The annual premium estimate for $1 million of loss-of-value and permanent total disability coverage ranges between $10,000 and $30,000. The premium rates may vary by sport, with the rate for coverage on a football player being higher than a basketball player.  Rates are subject to change and could be significantly higher depending on the individual.

Effective practices

Always be sure that you know what coverage you are buying. Get multiple quotes and offers from multiple brokers/insurance agents and insurers. Make sure that you understand the terms and conditions of the policy before purchasing anything.  Don’t be afraid to ask a lot of questions and ask if some exclusions can be removed or definitions can be reworded. Review the exclusions and make sure the following exclusions are removed when underwriting is completed. Exact wording will vary based on the different contract wording and offers.  While some subjectivities may be removed at policy issuance, there may be reasons for adding exclusions at the discretion of the underwriters.

  • Coverage will exclude any claims arising from injury and/or sickness to any part of the body for which the insured person has been recommended and/or given any medical treatment by a qualified physician during the 18-month period before the effective date of coverage.
  • Coverage will exclude any claims arising from osteoarthritis, cumulative injury or any other degenerative process of the joints, bones, tendons or ligaments.

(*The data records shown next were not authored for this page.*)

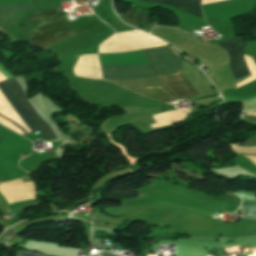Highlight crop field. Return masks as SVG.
<instances>
[{
    "mask_svg": "<svg viewBox=\"0 0 256 256\" xmlns=\"http://www.w3.org/2000/svg\"><path fill=\"white\" fill-rule=\"evenodd\" d=\"M152 3H163L187 13L203 17L200 0H143Z\"/></svg>",
    "mask_w": 256,
    "mask_h": 256,
    "instance_id": "f4fd0767",
    "label": "crop field"
},
{
    "mask_svg": "<svg viewBox=\"0 0 256 256\" xmlns=\"http://www.w3.org/2000/svg\"><path fill=\"white\" fill-rule=\"evenodd\" d=\"M254 155H256V154H254ZM246 156H251V155H246Z\"/></svg>",
    "mask_w": 256,
    "mask_h": 256,
    "instance_id": "22f410ed",
    "label": "crop field"
},
{
    "mask_svg": "<svg viewBox=\"0 0 256 256\" xmlns=\"http://www.w3.org/2000/svg\"><path fill=\"white\" fill-rule=\"evenodd\" d=\"M15 256H49V255H43V254H41V253L17 251V253H16Z\"/></svg>",
    "mask_w": 256,
    "mask_h": 256,
    "instance_id": "3316defc",
    "label": "crop field"
},
{
    "mask_svg": "<svg viewBox=\"0 0 256 256\" xmlns=\"http://www.w3.org/2000/svg\"><path fill=\"white\" fill-rule=\"evenodd\" d=\"M32 8H34L32 4L0 7V22L4 24L12 14L19 12L21 10L32 9Z\"/></svg>",
    "mask_w": 256,
    "mask_h": 256,
    "instance_id": "5a996713",
    "label": "crop field"
},
{
    "mask_svg": "<svg viewBox=\"0 0 256 256\" xmlns=\"http://www.w3.org/2000/svg\"><path fill=\"white\" fill-rule=\"evenodd\" d=\"M236 194L242 197V205L239 210L244 209L246 217L256 218V193L237 192Z\"/></svg>",
    "mask_w": 256,
    "mask_h": 256,
    "instance_id": "e52e79f7",
    "label": "crop field"
},
{
    "mask_svg": "<svg viewBox=\"0 0 256 256\" xmlns=\"http://www.w3.org/2000/svg\"><path fill=\"white\" fill-rule=\"evenodd\" d=\"M66 16L65 14L58 12L56 10L48 9V10H41L35 13L29 14L30 20L33 24L39 26L48 22H51L55 19L60 17Z\"/></svg>",
    "mask_w": 256,
    "mask_h": 256,
    "instance_id": "dd49c442",
    "label": "crop field"
},
{
    "mask_svg": "<svg viewBox=\"0 0 256 256\" xmlns=\"http://www.w3.org/2000/svg\"><path fill=\"white\" fill-rule=\"evenodd\" d=\"M254 146H256V138L249 139L241 147H254Z\"/></svg>",
    "mask_w": 256,
    "mask_h": 256,
    "instance_id": "28ad6ade",
    "label": "crop field"
},
{
    "mask_svg": "<svg viewBox=\"0 0 256 256\" xmlns=\"http://www.w3.org/2000/svg\"><path fill=\"white\" fill-rule=\"evenodd\" d=\"M246 117V119L248 120V121H254V122H256V117H249V116H245Z\"/></svg>",
    "mask_w": 256,
    "mask_h": 256,
    "instance_id": "d1516ede",
    "label": "crop field"
},
{
    "mask_svg": "<svg viewBox=\"0 0 256 256\" xmlns=\"http://www.w3.org/2000/svg\"><path fill=\"white\" fill-rule=\"evenodd\" d=\"M0 89L8 98V100L12 103L18 113L22 116L25 122L29 125L33 132L39 131L44 141L56 138L52 133L50 127L39 117L34 108L25 99L21 87L17 84L15 79L12 78L7 81L0 82ZM14 127L17 128L16 126ZM19 130L22 131L21 129ZM22 132L27 134L24 131Z\"/></svg>",
    "mask_w": 256,
    "mask_h": 256,
    "instance_id": "ac0d7876",
    "label": "crop field"
},
{
    "mask_svg": "<svg viewBox=\"0 0 256 256\" xmlns=\"http://www.w3.org/2000/svg\"><path fill=\"white\" fill-rule=\"evenodd\" d=\"M69 29H71V27L66 28L63 19L49 23V24L39 27L29 33L31 43L34 45H37L47 39H50L58 34L65 32ZM73 35H75V32L73 31V29H71V30H69L61 35H58L50 40H47L37 46H41L43 49H45L53 44H56L64 39H67Z\"/></svg>",
    "mask_w": 256,
    "mask_h": 256,
    "instance_id": "34b2d1b8",
    "label": "crop field"
},
{
    "mask_svg": "<svg viewBox=\"0 0 256 256\" xmlns=\"http://www.w3.org/2000/svg\"><path fill=\"white\" fill-rule=\"evenodd\" d=\"M134 91L142 94L153 97L159 101H168L174 98L170 97L167 93H165L160 87H152V88H138L133 89Z\"/></svg>",
    "mask_w": 256,
    "mask_h": 256,
    "instance_id": "d8731c3e",
    "label": "crop field"
},
{
    "mask_svg": "<svg viewBox=\"0 0 256 256\" xmlns=\"http://www.w3.org/2000/svg\"><path fill=\"white\" fill-rule=\"evenodd\" d=\"M245 44L246 42H243L236 37L220 44V46L230 54V69L235 79L250 73L243 56V48Z\"/></svg>",
    "mask_w": 256,
    "mask_h": 256,
    "instance_id": "412701ff",
    "label": "crop field"
},
{
    "mask_svg": "<svg viewBox=\"0 0 256 256\" xmlns=\"http://www.w3.org/2000/svg\"><path fill=\"white\" fill-rule=\"evenodd\" d=\"M149 63L129 67L101 66L104 79H129L181 73V60L170 48L143 50ZM157 83L176 99L196 96L182 74L156 77Z\"/></svg>",
    "mask_w": 256,
    "mask_h": 256,
    "instance_id": "8a807250",
    "label": "crop field"
}]
</instances>
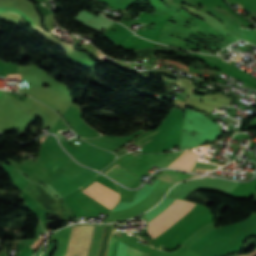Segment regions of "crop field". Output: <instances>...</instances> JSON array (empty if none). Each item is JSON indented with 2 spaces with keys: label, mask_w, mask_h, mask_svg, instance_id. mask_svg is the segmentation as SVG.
<instances>
[{
  "label": "crop field",
  "mask_w": 256,
  "mask_h": 256,
  "mask_svg": "<svg viewBox=\"0 0 256 256\" xmlns=\"http://www.w3.org/2000/svg\"><path fill=\"white\" fill-rule=\"evenodd\" d=\"M185 201L176 199L174 203L165 210L160 216L156 217L152 221L148 222V232L157 227L161 224L164 220H166L169 216H171L175 211H177ZM195 204L191 202H186L177 212H175L171 217H169L166 221H164L161 225L157 228L152 230L150 235L152 238H156L160 235L163 231L173 225L176 221H178L184 214H186Z\"/></svg>",
  "instance_id": "crop-field-1"
},
{
  "label": "crop field",
  "mask_w": 256,
  "mask_h": 256,
  "mask_svg": "<svg viewBox=\"0 0 256 256\" xmlns=\"http://www.w3.org/2000/svg\"><path fill=\"white\" fill-rule=\"evenodd\" d=\"M93 227L94 225H85L76 256H86ZM113 229V225L104 227L97 256H106L107 246Z\"/></svg>",
  "instance_id": "crop-field-2"
},
{
  "label": "crop field",
  "mask_w": 256,
  "mask_h": 256,
  "mask_svg": "<svg viewBox=\"0 0 256 256\" xmlns=\"http://www.w3.org/2000/svg\"><path fill=\"white\" fill-rule=\"evenodd\" d=\"M85 194L89 195L96 201L105 205L108 208H112L113 205L118 202L119 194L97 182H93L89 187L83 190Z\"/></svg>",
  "instance_id": "crop-field-3"
},
{
  "label": "crop field",
  "mask_w": 256,
  "mask_h": 256,
  "mask_svg": "<svg viewBox=\"0 0 256 256\" xmlns=\"http://www.w3.org/2000/svg\"><path fill=\"white\" fill-rule=\"evenodd\" d=\"M105 175L115 179L116 181H118L128 187L132 186L139 177L118 165H116L114 168H112Z\"/></svg>",
  "instance_id": "crop-field-4"
},
{
  "label": "crop field",
  "mask_w": 256,
  "mask_h": 256,
  "mask_svg": "<svg viewBox=\"0 0 256 256\" xmlns=\"http://www.w3.org/2000/svg\"><path fill=\"white\" fill-rule=\"evenodd\" d=\"M118 242H119L118 240H115L113 238L111 239L108 256H115L117 246H118ZM127 248H128L127 245L119 242V246H118L116 256H126ZM137 252H138L137 250L130 247V249L127 253V256H137ZM138 256H148V253H144V252L139 251Z\"/></svg>",
  "instance_id": "crop-field-5"
},
{
  "label": "crop field",
  "mask_w": 256,
  "mask_h": 256,
  "mask_svg": "<svg viewBox=\"0 0 256 256\" xmlns=\"http://www.w3.org/2000/svg\"><path fill=\"white\" fill-rule=\"evenodd\" d=\"M198 156L199 154L186 151L166 167H174L185 170Z\"/></svg>",
  "instance_id": "crop-field-6"
},
{
  "label": "crop field",
  "mask_w": 256,
  "mask_h": 256,
  "mask_svg": "<svg viewBox=\"0 0 256 256\" xmlns=\"http://www.w3.org/2000/svg\"><path fill=\"white\" fill-rule=\"evenodd\" d=\"M190 177H193V175L182 174V173L173 172V171H169V170H166L163 173L156 176V178L165 180V181L173 183V184H176V183H178L182 180L188 179Z\"/></svg>",
  "instance_id": "crop-field-7"
},
{
  "label": "crop field",
  "mask_w": 256,
  "mask_h": 256,
  "mask_svg": "<svg viewBox=\"0 0 256 256\" xmlns=\"http://www.w3.org/2000/svg\"><path fill=\"white\" fill-rule=\"evenodd\" d=\"M247 256H256V249H255L252 253H250L249 255H247Z\"/></svg>",
  "instance_id": "crop-field-8"
},
{
  "label": "crop field",
  "mask_w": 256,
  "mask_h": 256,
  "mask_svg": "<svg viewBox=\"0 0 256 256\" xmlns=\"http://www.w3.org/2000/svg\"><path fill=\"white\" fill-rule=\"evenodd\" d=\"M2 92H3V91L0 90V96H1Z\"/></svg>",
  "instance_id": "crop-field-9"
}]
</instances>
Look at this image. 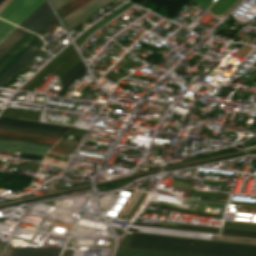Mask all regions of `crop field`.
Here are the masks:
<instances>
[{
    "mask_svg": "<svg viewBox=\"0 0 256 256\" xmlns=\"http://www.w3.org/2000/svg\"><path fill=\"white\" fill-rule=\"evenodd\" d=\"M81 59L61 78L63 82V87L57 93V95L62 96L66 89L78 79L86 70Z\"/></svg>",
    "mask_w": 256,
    "mask_h": 256,
    "instance_id": "crop-field-9",
    "label": "crop field"
},
{
    "mask_svg": "<svg viewBox=\"0 0 256 256\" xmlns=\"http://www.w3.org/2000/svg\"><path fill=\"white\" fill-rule=\"evenodd\" d=\"M51 1L57 9L60 6H62L63 4H65L66 2H68L69 0H51Z\"/></svg>",
    "mask_w": 256,
    "mask_h": 256,
    "instance_id": "crop-field-20",
    "label": "crop field"
},
{
    "mask_svg": "<svg viewBox=\"0 0 256 256\" xmlns=\"http://www.w3.org/2000/svg\"><path fill=\"white\" fill-rule=\"evenodd\" d=\"M117 256H196V255H187V254L120 247Z\"/></svg>",
    "mask_w": 256,
    "mask_h": 256,
    "instance_id": "crop-field-10",
    "label": "crop field"
},
{
    "mask_svg": "<svg viewBox=\"0 0 256 256\" xmlns=\"http://www.w3.org/2000/svg\"><path fill=\"white\" fill-rule=\"evenodd\" d=\"M133 224H137V225H146V226H156V227H165V228H174V229H183V230L202 231V232H211V233L230 234V235H239V236H248V237H256V236H250V235L231 234V233H223V232H215V231H206V230H198V229H190V228H182V227L161 226V225H149V224H141V223H136V222H134Z\"/></svg>",
    "mask_w": 256,
    "mask_h": 256,
    "instance_id": "crop-field-17",
    "label": "crop field"
},
{
    "mask_svg": "<svg viewBox=\"0 0 256 256\" xmlns=\"http://www.w3.org/2000/svg\"><path fill=\"white\" fill-rule=\"evenodd\" d=\"M0 139H3V140H11V139H4V138H0ZM11 141H19V140H11ZM19 142H26V141H19ZM26 143H34V142H26ZM34 144H41V145L53 146V145H50V144H42V143H34Z\"/></svg>",
    "mask_w": 256,
    "mask_h": 256,
    "instance_id": "crop-field-21",
    "label": "crop field"
},
{
    "mask_svg": "<svg viewBox=\"0 0 256 256\" xmlns=\"http://www.w3.org/2000/svg\"><path fill=\"white\" fill-rule=\"evenodd\" d=\"M112 1L113 0H91L62 20L67 29L71 30Z\"/></svg>",
    "mask_w": 256,
    "mask_h": 256,
    "instance_id": "crop-field-4",
    "label": "crop field"
},
{
    "mask_svg": "<svg viewBox=\"0 0 256 256\" xmlns=\"http://www.w3.org/2000/svg\"><path fill=\"white\" fill-rule=\"evenodd\" d=\"M0 127L4 128H12V129H20V130H28V131H36V132H44V133H52V134H60L64 135L63 131H55V130H47V129H39V128H31V127H23V126H15V125H7L0 124Z\"/></svg>",
    "mask_w": 256,
    "mask_h": 256,
    "instance_id": "crop-field-14",
    "label": "crop field"
},
{
    "mask_svg": "<svg viewBox=\"0 0 256 256\" xmlns=\"http://www.w3.org/2000/svg\"><path fill=\"white\" fill-rule=\"evenodd\" d=\"M39 37L33 33L28 32L16 45H14L1 59H0V74L16 60L30 45H32Z\"/></svg>",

During the underwriting process, the applicant should be as thorough as possible on the application. It is best to err on the side of being over-inclusive when disclosing a college athlete’s medical history. A potential claim could be denied due to the student-athlete omitting information from the application, even if the omitted item has nothing to do with the injury or illness suffered.  Be sure that the college athlete is directly involved in the entire application process. The application must be signed by the student-athlete applying for coverage; however, they should not be signing a blank application to be completed by a parent, coach, athletic trainer, etc. The student-athlete should be involved in providing the answers to the application questions. Please also note that unlicensed insurance agents/representatives, by law, are unable to provide insurance advice or sell coverage to an applicant.

This report is intended for informational purposes only and should not be used as a solicitation or an offer to buy insurance.